How to implement re.IGNORECASE method in grep of python-docx


I would like to make grep function with python-docx.

from docx import Document

files = glob.glob("Folders/*.docx")
fetchWord = "sample"

for file in files:
    document = Document(file)
    count = 0
    for para in document.paragraphs:
        
        if para.text.find(fetchWord) > -1:
            print(file + ":" + "Line" + str(count) + ":" + para.text)

With this code, I can grep only "sample", but not grep "Sample", "sAmPle" and so on.

For grep these words, I would like to implement re.IGNORECASE method in the above code. How do I do this?


Solution

  • You can use Python's re module if you want to use re.IGNORECASE. If you need to use a regex, then this is the way to go. You can do so like this:

    import re
    from docx import Document
    
    files = glob.glob("Folders/*.docx")
    fetchWord = "sample"
    
    for file in files:
        document = Document(file)
        count = 0
        for para in document.paragraphs:
            if re.match(fetchWord, para.text, re.IGNORECASE) != None:
                print(file + ":" + "Line" + str(count) + ":" + para.text)
    

    However, if you simply want to search for text and do not need to use a regex, you can use the .lower() method to convert the paragraph to lowercase.
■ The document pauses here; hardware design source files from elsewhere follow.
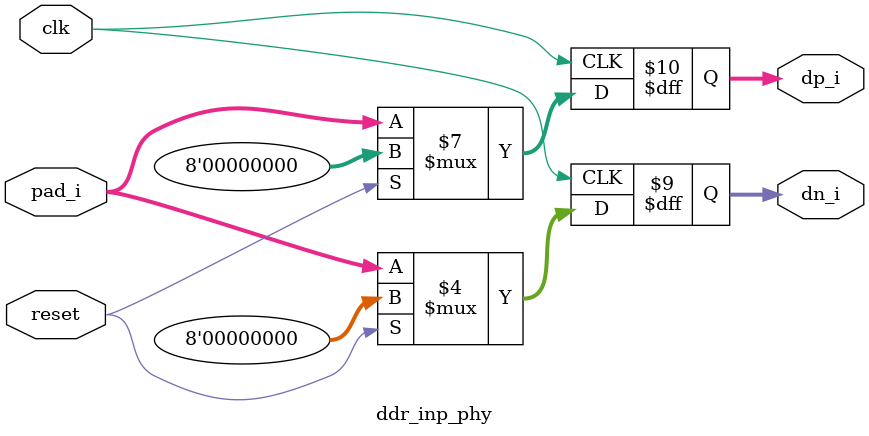
<source format=sv>
module ddr_inp_phy (
    input   wire        clk,
    input   wire        reset,
    output  reg[7:0]    dp_i,
    output  reg[7:0]    dn_i,
    input   wire[7:0]   pad_i
);
    always_ff @(posedge clk)
    if(reset) begin
        dp_i <= 8'b0;
    end else begin
        dp_i <= pad_i;
    end

    always_ff @(negedge clk)
    if(reset) begin
        dn_i <= 8'b0;
    end else begin
        dn_i <= pad_i;
    end
endmodule

</source>
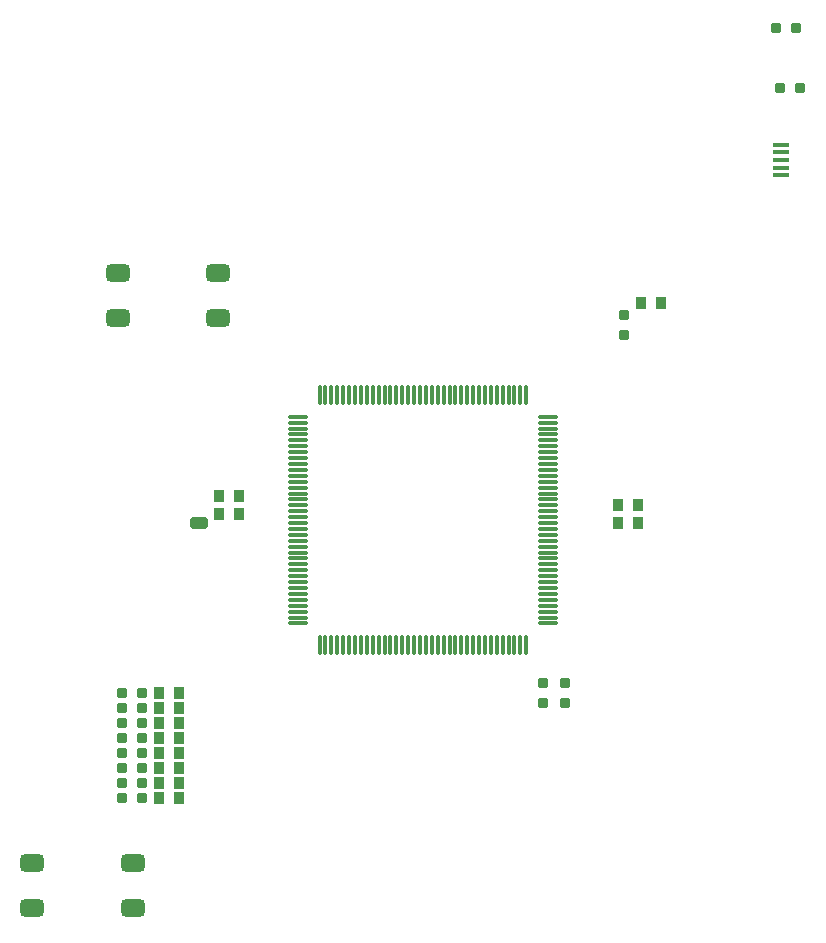
<source format=gtp>
G04*
G04 #@! TF.GenerationSoftware,Altium Limited,Altium Designer,20.0.11 (256)*
G04*
G04 Layer_Color=8421504*
%FSLAX25Y25*%
%MOIN*%
G70*
G01*
G75*
%ADD16R,0.05315X0.01575*%
%ADD17O,0.01181X0.07087*%
%ADD18O,0.07087X0.01181*%
%ADD19R,0.03543X0.03937*%
G04:AMPARAMS|DCode=20|XSize=31.5mil|YSize=31.5mil|CornerRadius=3.94mil|HoleSize=0mil|Usage=FLASHONLY|Rotation=270.000|XOffset=0mil|YOffset=0mil|HoleType=Round|Shape=RoundedRectangle|*
%AMROUNDEDRECTD20*
21,1,0.03150,0.02362,0,0,270.0*
21,1,0.02362,0.03150,0,0,270.0*
1,1,0.00787,-0.01181,-0.01181*
1,1,0.00787,-0.01181,0.01181*
1,1,0.00787,0.01181,0.01181*
1,1,0.00787,0.01181,-0.01181*
%
%ADD20ROUNDEDRECTD20*%
G04:AMPARAMS|DCode=21|XSize=31.5mil|YSize=31.5mil|CornerRadius=3.94mil|HoleSize=0mil|Usage=FLASHONLY|Rotation=180.000|XOffset=0mil|YOffset=0mil|HoleType=Round|Shape=RoundedRectangle|*
%AMROUNDEDRECTD21*
21,1,0.03150,0.02362,0,0,180.0*
21,1,0.02362,0.03150,0,0,180.0*
1,1,0.00787,-0.01181,0.01181*
1,1,0.00787,0.01181,0.01181*
1,1,0.00787,0.01181,-0.01181*
1,1,0.00787,-0.01181,-0.01181*
%
%ADD21ROUNDEDRECTD21*%
G04:AMPARAMS|DCode=22|XSize=78.74mil|YSize=59.06mil|CornerRadius=14.76mil|HoleSize=0mil|Usage=FLASHONLY|Rotation=0.000|XOffset=0mil|YOffset=0mil|HoleType=Round|Shape=RoundedRectangle|*
%AMROUNDEDRECTD22*
21,1,0.07874,0.02953,0,0,0.0*
21,1,0.04921,0.05906,0,0,0.0*
1,1,0.02953,0.02461,-0.01476*
1,1,0.02953,-0.02461,-0.01476*
1,1,0.02953,-0.02461,0.01476*
1,1,0.02953,0.02461,0.01476*
%
%ADD22ROUNDEDRECTD22*%
G04:AMPARAMS|DCode=23|XSize=39.37mil|YSize=59.06mil|CornerRadius=9.84mil|HoleSize=0mil|Usage=FLASHONLY|Rotation=90.000|XOffset=0mil|YOffset=0mil|HoleType=Round|Shape=RoundedRectangle|*
%AMROUNDEDRECTD23*
21,1,0.03937,0.03937,0,0,90.0*
21,1,0.01968,0.05906,0,0,90.0*
1,1,0.01968,0.01968,0.00984*
1,1,0.01968,0.01968,-0.00984*
1,1,0.01968,-0.01968,-0.00984*
1,1,0.01968,-0.01968,0.00984*
%
%ADD23ROUNDEDRECTD23*%
D16*
X255354Y256772D02*
D03*
Y259331D02*
D03*
Y261890D02*
D03*
Y254213D02*
D03*
Y251654D02*
D03*
D17*
X101535Y178307D02*
D03*
X103504D02*
D03*
X105472D02*
D03*
X107441D02*
D03*
X109409D02*
D03*
X111378D02*
D03*
X113347D02*
D03*
X115315D02*
D03*
X117283D02*
D03*
X119252D02*
D03*
X121221D02*
D03*
X123189D02*
D03*
X125157D02*
D03*
X127126D02*
D03*
X129095D02*
D03*
X131063D02*
D03*
X133031D02*
D03*
X135000D02*
D03*
X136969D02*
D03*
X138937D02*
D03*
X140905D02*
D03*
X142874D02*
D03*
X144843D02*
D03*
X146811D02*
D03*
X148779D02*
D03*
X150748D02*
D03*
X152717D02*
D03*
X154685D02*
D03*
X156653D02*
D03*
X158622D02*
D03*
X160591D02*
D03*
X162559D02*
D03*
X164528D02*
D03*
X166496D02*
D03*
X168465D02*
D03*
X170433D02*
D03*
Y95236D02*
D03*
X168465D02*
D03*
X166496D02*
D03*
X164528D02*
D03*
X162559D02*
D03*
X160591D02*
D03*
X158622D02*
D03*
X156653D02*
D03*
X154685D02*
D03*
X152717D02*
D03*
X150748D02*
D03*
X148779D02*
D03*
X146811D02*
D03*
X144843D02*
D03*
X142874D02*
D03*
X140905D02*
D03*
X138937D02*
D03*
X136969D02*
D03*
X135000D02*
D03*
X133031D02*
D03*
X131063D02*
D03*
X129095D02*
D03*
X127126D02*
D03*
X125157D02*
D03*
X123189D02*
D03*
X121221D02*
D03*
X119252D02*
D03*
X117283D02*
D03*
X115315D02*
D03*
X113347D02*
D03*
X111378D02*
D03*
X109409D02*
D03*
X107441D02*
D03*
X105472D02*
D03*
X103504D02*
D03*
X101535D02*
D03*
D18*
X177520Y171221D02*
D03*
Y169252D02*
D03*
Y167283D02*
D03*
Y165315D02*
D03*
Y163347D02*
D03*
Y161378D02*
D03*
Y159409D02*
D03*
Y157441D02*
D03*
Y155472D02*
D03*
Y153504D02*
D03*
Y151535D02*
D03*
Y149567D02*
D03*
Y147598D02*
D03*
Y145630D02*
D03*
Y143661D02*
D03*
Y141693D02*
D03*
Y139724D02*
D03*
Y137756D02*
D03*
Y135787D02*
D03*
Y133819D02*
D03*
Y131850D02*
D03*
Y129882D02*
D03*
Y127913D02*
D03*
Y125945D02*
D03*
Y123976D02*
D03*
Y122008D02*
D03*
Y120039D02*
D03*
Y118071D02*
D03*
Y116102D02*
D03*
Y114134D02*
D03*
Y112165D02*
D03*
Y110197D02*
D03*
Y108228D02*
D03*
Y106260D02*
D03*
Y104291D02*
D03*
Y102323D02*
D03*
X94449D02*
D03*
Y104291D02*
D03*
Y106260D02*
D03*
Y108228D02*
D03*
Y110197D02*
D03*
Y112165D02*
D03*
Y114134D02*
D03*
Y116102D02*
D03*
Y118071D02*
D03*
Y120039D02*
D03*
Y122008D02*
D03*
Y123976D02*
D03*
Y125945D02*
D03*
Y127913D02*
D03*
Y129882D02*
D03*
Y131850D02*
D03*
Y133819D02*
D03*
Y135787D02*
D03*
Y137756D02*
D03*
Y139724D02*
D03*
Y141693D02*
D03*
Y143661D02*
D03*
Y145630D02*
D03*
Y147598D02*
D03*
Y149567D02*
D03*
Y151535D02*
D03*
Y153504D02*
D03*
Y155472D02*
D03*
Y157441D02*
D03*
Y159409D02*
D03*
Y161378D02*
D03*
Y163347D02*
D03*
Y165315D02*
D03*
Y167283D02*
D03*
Y169252D02*
D03*
Y171221D02*
D03*
D19*
X207831Y135772D02*
D03*
X201138D02*
D03*
X207831Y141772D02*
D03*
X201138D02*
D03*
X208638Y209272D02*
D03*
X215331D02*
D03*
X68138Y138772D02*
D03*
X74831D02*
D03*
X68138Y144772D02*
D03*
X74831D02*
D03*
X48051Y44272D02*
D03*
X54744D02*
D03*
X48051Y49272D02*
D03*
X54744D02*
D03*
X48051Y54272D02*
D03*
X54744D02*
D03*
X48051Y59272D02*
D03*
X54744D02*
D03*
X48051Y64272D02*
D03*
X54744D02*
D03*
X48051Y69272D02*
D03*
X54744D02*
D03*
X48051Y74272D02*
D03*
X54744D02*
D03*
X48051Y79272D02*
D03*
X54744D02*
D03*
D20*
X202984Y198425D02*
D03*
Y205118D02*
D03*
X183484Y82618D02*
D03*
Y75925D02*
D03*
X175984Y82618D02*
D03*
Y75925D02*
D03*
D21*
X255138Y280772D02*
D03*
X261831D02*
D03*
X253638Y300772D02*
D03*
X260331D02*
D03*
X35551Y44272D02*
D03*
X42244D02*
D03*
X35551Y49272D02*
D03*
X42244D02*
D03*
X35551Y54272D02*
D03*
X42244D02*
D03*
X35551Y59272D02*
D03*
X42244D02*
D03*
X35551Y64272D02*
D03*
X42244D02*
D03*
X35551Y69272D02*
D03*
X42244D02*
D03*
X35551Y74272D02*
D03*
X42244D02*
D03*
X35551Y79272D02*
D03*
X42244D02*
D03*
D22*
X34252Y219272D02*
D03*
X67716D02*
D03*
X34252Y204272D02*
D03*
X67716D02*
D03*
X5768Y7500D02*
D03*
X39232D02*
D03*
X5768Y22500D02*
D03*
X39232D02*
D03*
D23*
X61484Y135772D02*
D03*
M02*

</source>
Like this:

    from docx import Document
    
    files = glob.glob("Folders/*.docx")
    fetchWord = "sample"
    
    for file in files:
        document = Document(file)
        count = 0
        for para in document.paragraphs:
            
            if para.text.lower().find(fetchWord) > -1:
                print(file + ":" + "Line" + str(count) + ":" + para.text)